それが何を引き起こすのか、ウスッペラードは特に考えない。薄っぺらいから。
彼にとって世間だとかど~うだってよかった。
他の山乃端一人もど~うでもよかった。
自分なんかのファンでいてくれる、奇特な山乃端一人以外のことは知ったことではなかった。

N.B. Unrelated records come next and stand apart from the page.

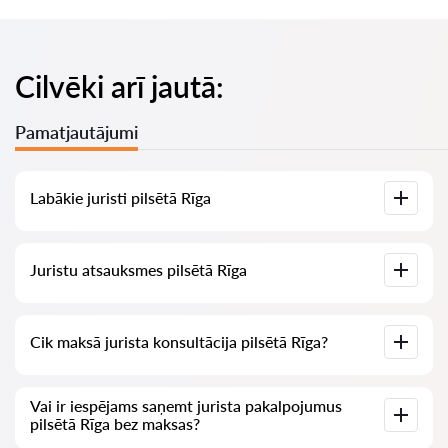
Cilvēki arī jautā:
Pamatjautājumi
Labākie juristi pilsētā Rīga
Mums ir izveidots labāko juristu saraksts pilsētā Rīga ar
Juristu atsauksmes pilsētā Rīga
pilnīgu informāciju: cenas, atsauksmes, tālruņa numurs un
adrese.
Mūsu pakalpojumā ir apkopotas īstas atsauksmes par
Cik maksā jurista konsultācija pilsētā Rīga?
juristiem, mēs neizdzēšam negatīvas atsauksmes un nav
iespēju tās manipulēt.
Juristu konsultācija pilsētā Rīga sākas no 70 EUR un vairāk
Vai ir iespējams saņemt jurista pakalpojumus
(cenas var mainīties atkarībā no jautājuma sarežģītības un
pilsētā Rīga bez maksas?
atbildes formas).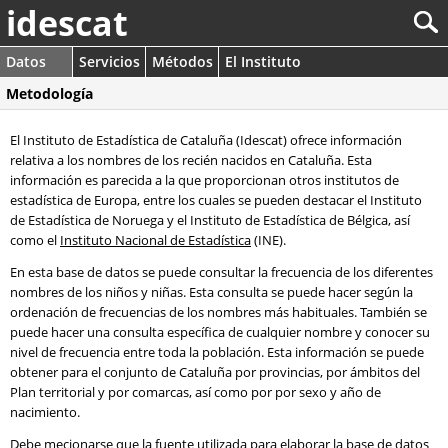
idescat
Datos
Servicios
Métodos
El Instituto
Metodología
El Instituto de Estadística de Cataluña (Idescat) ofrece información
relativa a los nombres de los recién nacidos en Cataluña. Esta
información es parecida a la que proporcionan otros institutos de
estadística de Europa, entre los cuales se pueden destacar el Instituto
de Estadística de Noruega y el Instituto de Estadística de Bélgica, así
como el
Instituto Nacional de Estadística
(INE).
En esta base de datos se puede consultar la frecuencia de los diferentes
nombres de los niños y niñas. Esta consulta se puede hacer según la
ordenación de frecuencias de los nombres más habituales. También se
puede hacer una consulta específica de cualquier nombre y conocer su
nivel de frecuencia entre toda la población. Esta información se puede
obtener para el conjunto de Cataluña por provincias, por ámbitos del
Plan territorial y por comarcas, así como por por sexo y año de
nacimiento.
Debe mecionarse que la fuente utilizada para elaborar la base de datos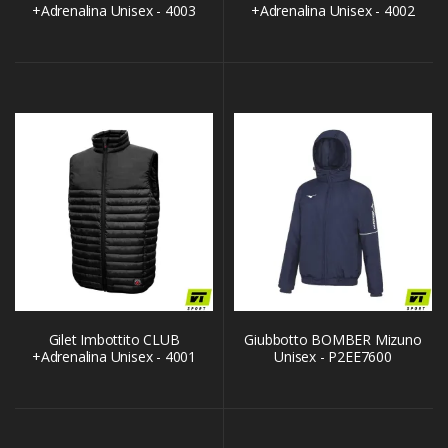
+Adrenalina Unisex - 4003
+Adrenalina Unisex - 4002
Gilet Imbottito CLUB
Giubbotto BOMBER Mizuno
+Adrenalina Unisex - 4001
Unisex - P2EE7600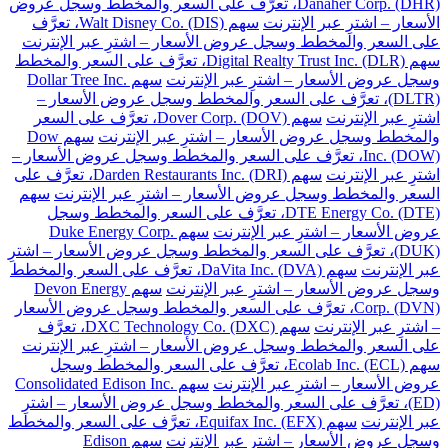
Danaher Corp. (DHR)، تعرَّف على السعر والمخطط وسجل عروض
الأسعار – اشترِ عبر الإنترنت
سهم Walt Disney Co. (DIS)، تعرَّف
على السعر والمخطط وسجل عروض الأسعار – اشترِ عبر الإنترنت
سهم Digital Realty Trust Inc. (DLR)، تعرَّف على السعر والمخطط
وسجل عروض الأسعار – اشترِ عبر الإنترنت
سهم Dollar Tree Inc.
(DLTR)، تعرَّف على السعر والمخطط وسجل عروض الأسعار –
اشترِ عبر الإنترنت
سهم Dover Corp. (DOV)، تعرَّف على السعر
والمخطط وسجل عروض الأسعار – اشترِ عبر الإنترنت
سهم Dow
Inc. (DOW)، تعرَّف على السعر والمخطط وسجل عروض الأسعار –
اشترِ عبر الإنترنت
سهم Darden Restaurants Inc. (DRI)، تعرَّف على
السعر والمخطط وسجل عروض الأسعار – اشترِ عبر الإنترنت
سهم
DTE Energy Co. (DTE)، تعرَّف على السعر والمخطط وسجل
عروض الأسعار – اشترِ عبر الإنترنت
سهم Duke Energy Corp.
(DUK)، تعرَّف على السعر والمخطط وسجل عروض الأسعار – اشترِ
عبر الإنترنت
سهم DaVita Inc. (DVA)، تعرَّف على السعر والمخطط
وسجل عروض الأسعار – اشترِ عبر الإنترنت
سهم Devon Energy
Corp. (DVN)، تعرَّف على السعر والمخطط وسجل عروض الأسعار
– اشترِ عبر الإنترنت
سهم DXC Technology Co. (DXC)، تعرَّف
على السعر والمخطط وسجل عروض الأسعار – اشترِ عبر الإنترنت
سهم Ecolab Inc. (ECL)، تعرَّف على السعر والمخطط وسجل
عروض الأسعار – اشترِ عبر الإنترنت
سهم Consolidated Edison Inc.
(ED)، تعرَّف على السعر والمخطط وسجل عروض الأسعار – اشترِ
عبر الإنترنت
سهم Equifax Inc. (EFX)، تعرَّف على السعر والمخطط
وسجل عروض الأسعار – اشترِ عبر الإنترنت
سهم Edison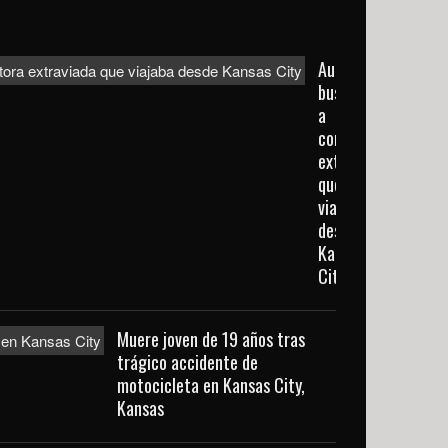
Autoridades
buscan
a
conductora
extraviada
que
viajaba
desde
Kansas
City
Muere joven de 19 años tras
trágico accidente de
motocicleta en Kansas City,
Kansas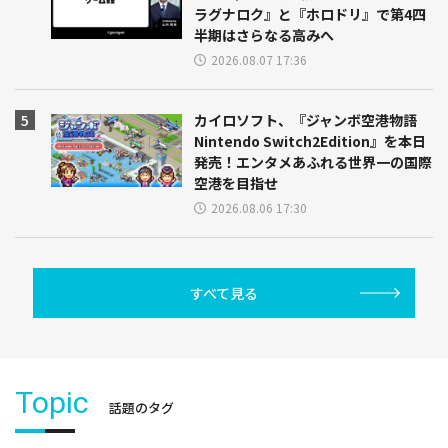
ラグナロク』と『ホロドリ』で第4四
半期はさらなる高みへ
2026.08.07 17:36
カイロソフト、『ジャンボ空港物語
Nintendo Switch2Edition』を本日
発売！エンタメあふれる世界一の国際
空港を目指せ
2026.08.06 17:30
すべて見る
Topic
話題のタグ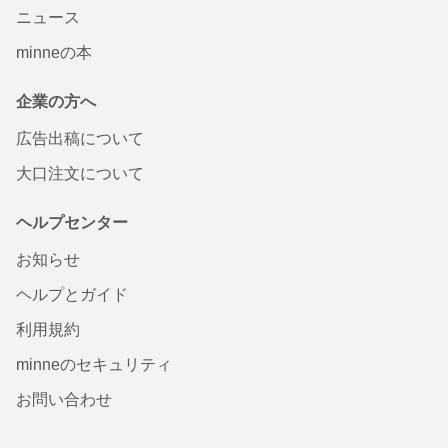
ニュース
minneの本
企業の方へ
広告出稿について
大口注文について
ヘルプセンター
お知らせ
ヘルプとガイド
利用規約
minneのセキュリティ
お問い合わせ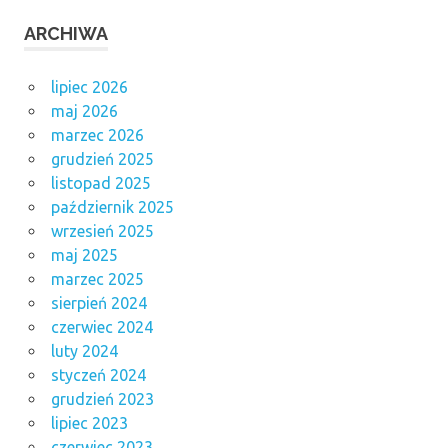
ARCHIWA
lipiec 2026
maj 2026
marzec 2026
grudzień 2025
listopad 2025
październik 2025
wrzesień 2025
maj 2025
marzec 2025
sierpień 2024
czerwiec 2024
luty 2024
styczeń 2024
grudzień 2023
lipiec 2023
czerwiec 2023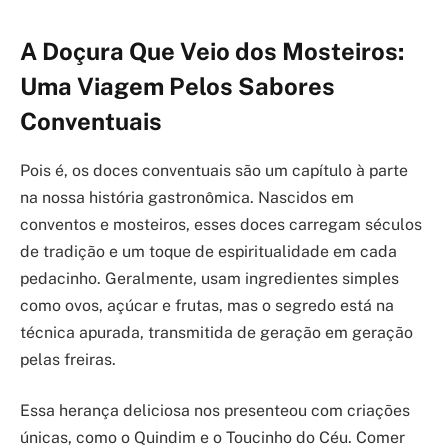
A Doçura Que Veio dos Mosteiros:
Uma Viagem Pelos Sabores
Conventuais
Pois é, os doces conventuais são um capítulo à parte
na nossa história gastronômica. Nascidos em
conventos e mosteiros, esses doces carregam séculos
de tradição e um toque de espiritualidade em cada
pedacinho. Geralmente, usam ingredientes simples
como ovos, açúcar e frutas, mas o segredo está na
técnica apurada, transmitida de geração em geração
pelas freiras.
Essa herança deliciosa nos presenteou com criações
únicas, como o Quindim e o Toucinho do Céu. Comer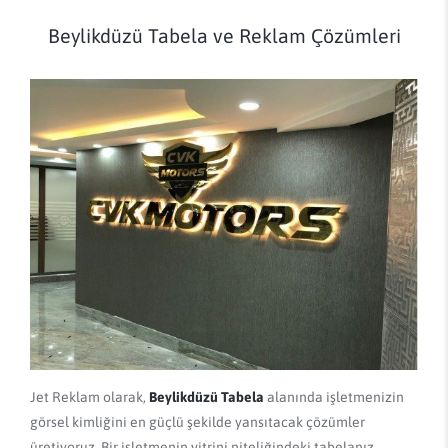
Beylikdüzü Tabela ve Reklam Çözümleri
Jet Reklam olarak,
Beylikdüzü Tabela
alanında işletmenizin
görsel kimliğini en güçlü şekilde yansıtacak çözümler
üretiyoruz. Bir işletmenin vitrini niteliğindeki tabelanız,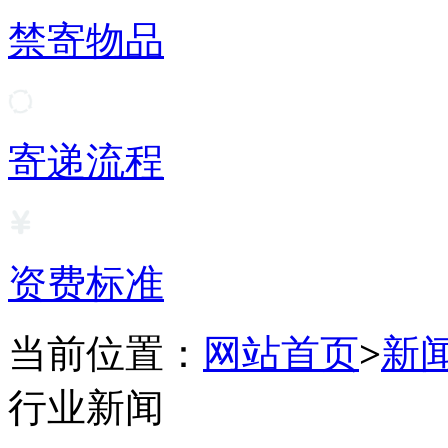
禁寄物品
寄递流程
资费标准
当前位置：
网站首页
>
新
行业新闻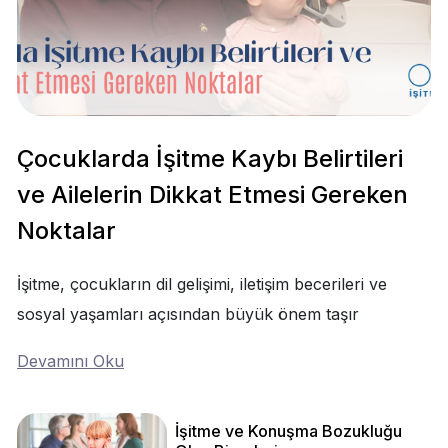
Çocuklarda İşitme Kaybı Belirtileri
ve Ailelerin Dikkat Etmesi Gereken
Noktalar
İşitme, çocukların dil gelişimi, iletişim becerileri ve
sosyal yaşamları açısından büyük önem taşır
Devamını Oku
İşitme ve Konuşma Bozukluğu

この放送をみれば、他にも山乃端一人がいることを知って、刺客はバラけるんじゃね? だとか
鏡に姿すら映らなくなった、重圧を背負うあの山乃端一人も少しは楽になるんじゃね? だとか
ウスッペラードが考えていたかは分からない。
彼は薄っぺらだから。
ただまあこれは「わるいこと」だろうな、とだけは思っていた。
◆◆◆◆
「『転校生』まで来るかい…たいぎいのう。」
だぼだぼの学ランをまとった少女が呟いた。
「儂の獲物を横取りする愚か者がおるか…同胞達!戦の支度じゃあ!」
並行世界の超越者が咆えた。
「『転校生』っすか…。相手が誰であろうと、こっちの取立が優先っす。」
最速の取立屋が静かに燃えた。
シスターが。幽霊が。配信者が、メイドが、殺し屋が。
それぞれの山乃端一人に思いを馳せて、それぞれが行動に移った。
様々な思惑が絡み合いどのような物語が生まれるのか。
それは誰にも分からない。
ただ一つ確かなことは。
この物語の終着はハッピーエンドである、ということだ。
――――間もなく、冬が終わる。